Personal pensions are under starter's orders for the off this summer like a high-class horse which, long prepared to win the Lincoln Handicap, finds itself drawn on the stands side of the course. A horse can in theory win from there, but that is not the way they bet. Everyone in employment will have the right to own his own personal pension arrangements and take them with him from job to job; no one can any longer be compelled to belong to his employer's scheme. For the first time, companies are actually marketing their own schemes to their staff. That must be an improvement on a state of affairs where, as the pension funds' own survey shows, half their members 'literally' do not know the first thing about them. The companies, though, can and do say that, to those who opt for personal pensions schemes, they will make the bare minimum contribution required under law.

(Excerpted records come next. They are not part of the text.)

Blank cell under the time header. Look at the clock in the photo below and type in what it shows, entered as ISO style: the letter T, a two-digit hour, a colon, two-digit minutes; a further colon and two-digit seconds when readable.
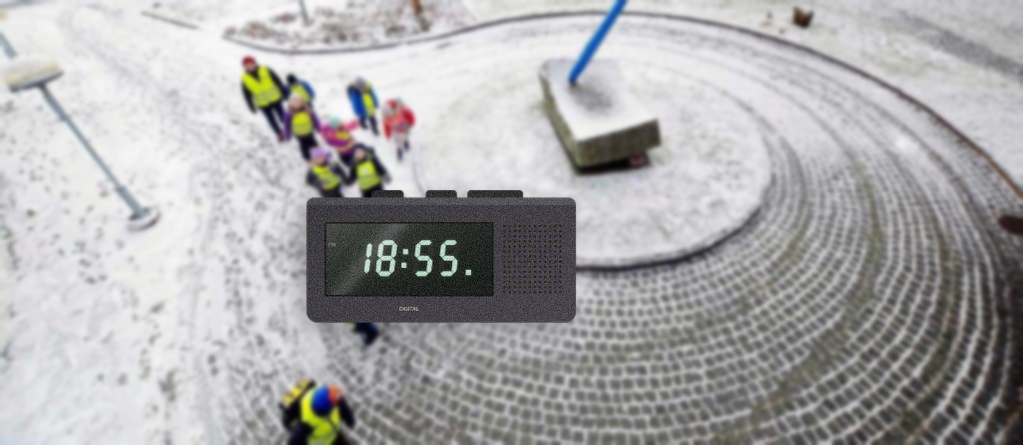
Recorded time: T18:55
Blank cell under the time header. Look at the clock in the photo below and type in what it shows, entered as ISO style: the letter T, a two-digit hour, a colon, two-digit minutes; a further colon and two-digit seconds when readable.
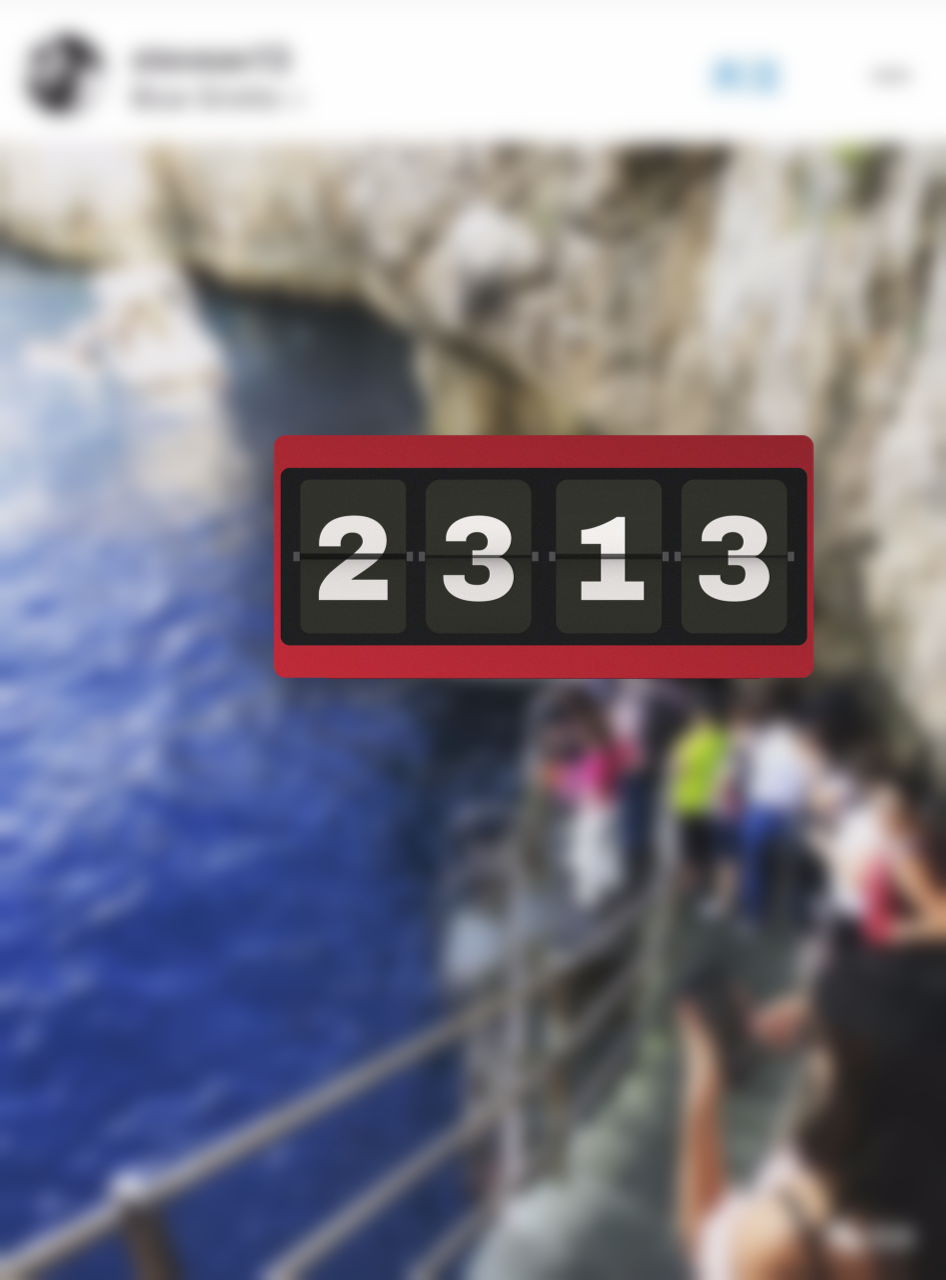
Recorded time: T23:13
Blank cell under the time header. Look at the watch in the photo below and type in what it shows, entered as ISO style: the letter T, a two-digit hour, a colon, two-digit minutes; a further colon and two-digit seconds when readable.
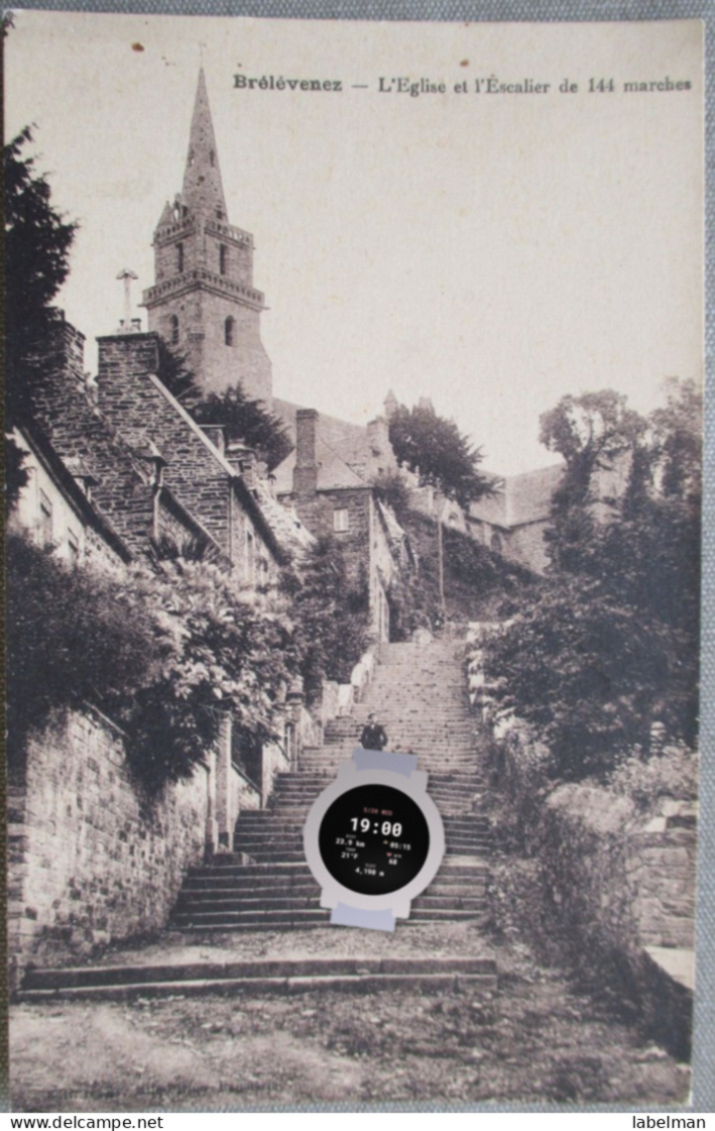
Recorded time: T19:00
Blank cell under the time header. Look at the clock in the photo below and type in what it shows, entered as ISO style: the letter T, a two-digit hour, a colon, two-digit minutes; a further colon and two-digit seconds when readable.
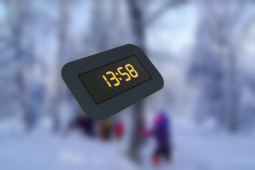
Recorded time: T13:58
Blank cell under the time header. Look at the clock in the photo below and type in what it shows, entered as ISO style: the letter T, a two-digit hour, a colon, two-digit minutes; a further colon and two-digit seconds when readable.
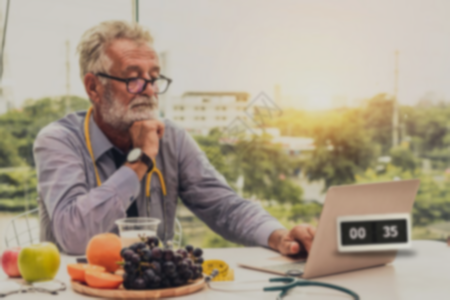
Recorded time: T00:35
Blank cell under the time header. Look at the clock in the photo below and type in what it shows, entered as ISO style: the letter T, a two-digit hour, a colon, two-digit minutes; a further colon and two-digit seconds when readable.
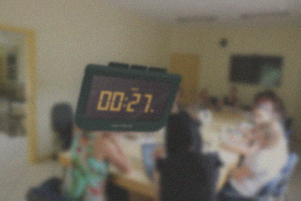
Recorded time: T00:27
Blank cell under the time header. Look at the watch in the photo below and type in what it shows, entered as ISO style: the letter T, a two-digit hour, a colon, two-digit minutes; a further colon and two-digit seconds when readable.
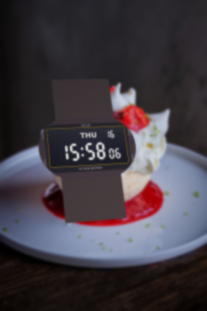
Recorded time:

To those who join their scheme or stay with it, they offer more. The personal pension operators are concentrating their own marketing effort on the smaller companies and those which have no funded schemes. Against the big, established schemes they think the advan- tage of the draw unbridgeable. It is a form of discrimination, giving unequal reward for equal work, which, if the discrimination were between men and women, would land the company in court. Unless or until the law enforces equality of treatment, it ought to be demanded as a term of employment, by individuals negotiating their contracts, and by those who negotiate for them. Conventional pension schemes discrimin- ate against women in favour of men, against the young in favour of the old, against the lowly-paid in favour of the highly-paid. Trades unions are now waking up to suspect these institutionalised arrangements for watering the workers' beer. So should a government which has made pension ownership a staple of policy, alongside house and share ownership.